» Requisitos del problema: Por favor, convierte en una lista breve el párrafo del artículo que comienza con «La muerte es un símbolo emblemático» y conserva sus datos principales.

» Artículo:
┄┄┄┄┄┄┄┄┄┄┄┄┄┄┄┄┄┄┄┄

Hay una vela encendida
por todos los que ya están muertos
y hay una vela apagada
esperando a nuestro entierro;
hay mil primores de auroras
y graves sonidos inciertos.
lo que algún día estuvo vivo
ora otro día estará muerto,
es la Ley. Y es lo que importa,
es por eso que esta vida nada vale,
sólo un beso, una mirada o una caricia,
todo lo demás es humo y vil ceniza.




La muerte; anciana diosa de la tierra, de los ciclos… de la vida.

Gina Ancona

La muerte es un símbolo emblemático que ha causado admiración, temor e incertidumbre al ser humano a través de la historia. Durante todos los tiempos, y en todas las culturas se han generado creencias en torno a ésta, que han desencadenado en toda una serie de ritos y tradiciones ya sea para venerarla, honrarla, espantarla e incluso para burlarse de ella. México es un país rico en cultura y tradiciones, y la concepción que tenemos sobre la muerte, junto con las tradiciones que giran en torno a ésta, son uno de los principales aspectos que conforman nuestra identidad como Nación.
Ya que las celebraciones que se realizan hoy en día son el resultado de una mescolanza, definitivamente muy extraña, entre los rituales ancestrales, la sobre posición del catolicismo, y el inevitable cucharazo del imperio Yankee, quisiéramos difundir un poco sobre la forma en la que se realizaban las festividades y rituales relativos a la muerte por las culturas prehispánicas desde hace tres mil años.

┄┄┄┄┄┄┄┄┄┄┄┄┄┄┄┄┄┄┄┄

» Registros extraídos:
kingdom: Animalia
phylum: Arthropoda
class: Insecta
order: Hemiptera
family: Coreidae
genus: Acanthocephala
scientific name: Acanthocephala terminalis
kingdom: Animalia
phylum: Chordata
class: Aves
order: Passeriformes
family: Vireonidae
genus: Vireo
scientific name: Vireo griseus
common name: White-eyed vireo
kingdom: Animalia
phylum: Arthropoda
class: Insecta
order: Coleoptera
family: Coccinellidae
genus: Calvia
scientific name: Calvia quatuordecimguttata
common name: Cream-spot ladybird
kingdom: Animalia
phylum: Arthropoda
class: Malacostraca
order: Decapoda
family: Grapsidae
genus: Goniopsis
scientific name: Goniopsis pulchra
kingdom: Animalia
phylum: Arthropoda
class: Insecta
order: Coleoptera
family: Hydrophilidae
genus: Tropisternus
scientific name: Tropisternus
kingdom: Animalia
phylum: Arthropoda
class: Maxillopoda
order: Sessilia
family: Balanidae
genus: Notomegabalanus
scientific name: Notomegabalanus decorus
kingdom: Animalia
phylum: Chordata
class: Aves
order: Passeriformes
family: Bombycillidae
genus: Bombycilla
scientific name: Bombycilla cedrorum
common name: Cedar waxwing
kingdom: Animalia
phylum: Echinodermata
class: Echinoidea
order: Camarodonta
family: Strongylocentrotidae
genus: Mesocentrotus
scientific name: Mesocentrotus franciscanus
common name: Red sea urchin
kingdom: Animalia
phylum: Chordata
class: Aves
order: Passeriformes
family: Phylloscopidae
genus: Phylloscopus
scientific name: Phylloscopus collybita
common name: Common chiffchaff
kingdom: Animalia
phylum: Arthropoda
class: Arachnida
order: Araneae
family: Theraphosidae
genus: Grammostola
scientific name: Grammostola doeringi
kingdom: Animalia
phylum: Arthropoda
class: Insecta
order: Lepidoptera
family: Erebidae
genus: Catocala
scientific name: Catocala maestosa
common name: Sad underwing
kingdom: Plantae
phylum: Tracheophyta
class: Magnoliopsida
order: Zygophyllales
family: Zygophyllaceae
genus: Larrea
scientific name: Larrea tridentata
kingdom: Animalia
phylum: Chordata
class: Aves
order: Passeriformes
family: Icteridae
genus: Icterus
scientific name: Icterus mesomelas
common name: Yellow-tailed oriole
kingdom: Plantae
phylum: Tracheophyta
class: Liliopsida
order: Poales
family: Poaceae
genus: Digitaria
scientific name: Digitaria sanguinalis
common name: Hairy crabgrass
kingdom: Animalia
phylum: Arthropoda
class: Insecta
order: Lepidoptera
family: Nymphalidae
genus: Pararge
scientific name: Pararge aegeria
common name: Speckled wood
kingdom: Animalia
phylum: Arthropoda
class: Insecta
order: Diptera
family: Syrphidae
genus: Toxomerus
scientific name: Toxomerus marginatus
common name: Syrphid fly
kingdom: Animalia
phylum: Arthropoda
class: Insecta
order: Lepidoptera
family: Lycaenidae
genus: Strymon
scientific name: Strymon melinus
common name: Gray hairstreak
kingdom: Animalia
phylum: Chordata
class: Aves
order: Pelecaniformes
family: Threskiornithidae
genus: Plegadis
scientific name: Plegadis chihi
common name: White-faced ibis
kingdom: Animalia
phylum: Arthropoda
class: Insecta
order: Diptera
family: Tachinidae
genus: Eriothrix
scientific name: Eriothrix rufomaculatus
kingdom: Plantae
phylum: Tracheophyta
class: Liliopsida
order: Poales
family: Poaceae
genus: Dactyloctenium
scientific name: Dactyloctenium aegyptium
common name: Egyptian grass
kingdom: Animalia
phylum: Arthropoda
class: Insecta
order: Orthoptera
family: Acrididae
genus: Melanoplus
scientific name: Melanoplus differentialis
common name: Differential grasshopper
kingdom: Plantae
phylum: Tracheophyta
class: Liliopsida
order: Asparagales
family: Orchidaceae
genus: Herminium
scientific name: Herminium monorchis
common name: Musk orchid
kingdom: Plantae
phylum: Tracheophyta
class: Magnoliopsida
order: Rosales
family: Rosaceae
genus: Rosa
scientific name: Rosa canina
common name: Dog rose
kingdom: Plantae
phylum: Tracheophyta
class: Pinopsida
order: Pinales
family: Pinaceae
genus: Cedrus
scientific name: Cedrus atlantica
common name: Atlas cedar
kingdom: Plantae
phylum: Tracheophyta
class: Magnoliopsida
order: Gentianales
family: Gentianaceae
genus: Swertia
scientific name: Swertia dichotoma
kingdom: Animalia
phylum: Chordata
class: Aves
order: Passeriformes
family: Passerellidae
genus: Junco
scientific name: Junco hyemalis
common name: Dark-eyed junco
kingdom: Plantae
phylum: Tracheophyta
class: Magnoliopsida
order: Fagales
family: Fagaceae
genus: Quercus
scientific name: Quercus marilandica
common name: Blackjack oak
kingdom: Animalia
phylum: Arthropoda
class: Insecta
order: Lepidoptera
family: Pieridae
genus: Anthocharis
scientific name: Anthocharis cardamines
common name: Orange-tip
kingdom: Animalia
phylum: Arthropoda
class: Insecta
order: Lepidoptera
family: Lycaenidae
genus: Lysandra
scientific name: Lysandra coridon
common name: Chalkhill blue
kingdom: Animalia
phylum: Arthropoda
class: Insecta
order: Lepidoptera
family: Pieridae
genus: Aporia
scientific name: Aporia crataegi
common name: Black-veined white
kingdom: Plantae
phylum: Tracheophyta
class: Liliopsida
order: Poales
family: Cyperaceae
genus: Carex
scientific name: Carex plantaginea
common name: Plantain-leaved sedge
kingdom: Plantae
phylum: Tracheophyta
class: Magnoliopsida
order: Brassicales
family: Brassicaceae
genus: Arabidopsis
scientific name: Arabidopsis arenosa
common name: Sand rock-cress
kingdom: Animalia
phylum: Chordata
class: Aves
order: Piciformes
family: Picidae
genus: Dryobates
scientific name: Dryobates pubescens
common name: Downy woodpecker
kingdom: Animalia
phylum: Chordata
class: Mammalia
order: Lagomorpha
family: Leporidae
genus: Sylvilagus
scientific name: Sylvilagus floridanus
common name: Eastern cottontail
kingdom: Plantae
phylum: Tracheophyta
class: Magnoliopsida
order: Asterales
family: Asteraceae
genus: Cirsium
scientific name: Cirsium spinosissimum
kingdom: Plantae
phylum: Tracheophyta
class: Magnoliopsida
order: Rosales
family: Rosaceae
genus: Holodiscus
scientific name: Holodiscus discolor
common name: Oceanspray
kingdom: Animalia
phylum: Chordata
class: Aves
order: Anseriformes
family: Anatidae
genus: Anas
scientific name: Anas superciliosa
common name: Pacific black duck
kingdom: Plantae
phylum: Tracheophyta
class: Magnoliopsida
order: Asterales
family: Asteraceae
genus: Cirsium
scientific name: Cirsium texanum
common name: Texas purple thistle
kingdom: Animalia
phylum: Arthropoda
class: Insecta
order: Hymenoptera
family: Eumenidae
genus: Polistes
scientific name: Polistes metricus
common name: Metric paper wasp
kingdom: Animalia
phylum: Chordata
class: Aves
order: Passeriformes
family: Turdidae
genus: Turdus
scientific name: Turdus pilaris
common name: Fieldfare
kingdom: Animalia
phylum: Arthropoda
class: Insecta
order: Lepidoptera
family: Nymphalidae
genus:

┄┄┄┄┄┄┄┄┄┄┄┄┄┄┄┄┄┄┄┄

» Respuesta:
- La muerte es un símbolo que, a lo largo de la historia, ha causado admiración, temor e incertidumbre al ser humano.
- En todas las épocas y culturas han surgido creencias sobre ella, que dieron lugar a ritos y tradiciones para venerarla, honrarla, espantarla o incluso burlarse de ella.
- México es un país rico en cultura y tradiciones.
- Su concepción de la muerte y las tradiciones en torno a ella son uno de los principales aspectos de su identidad como nación.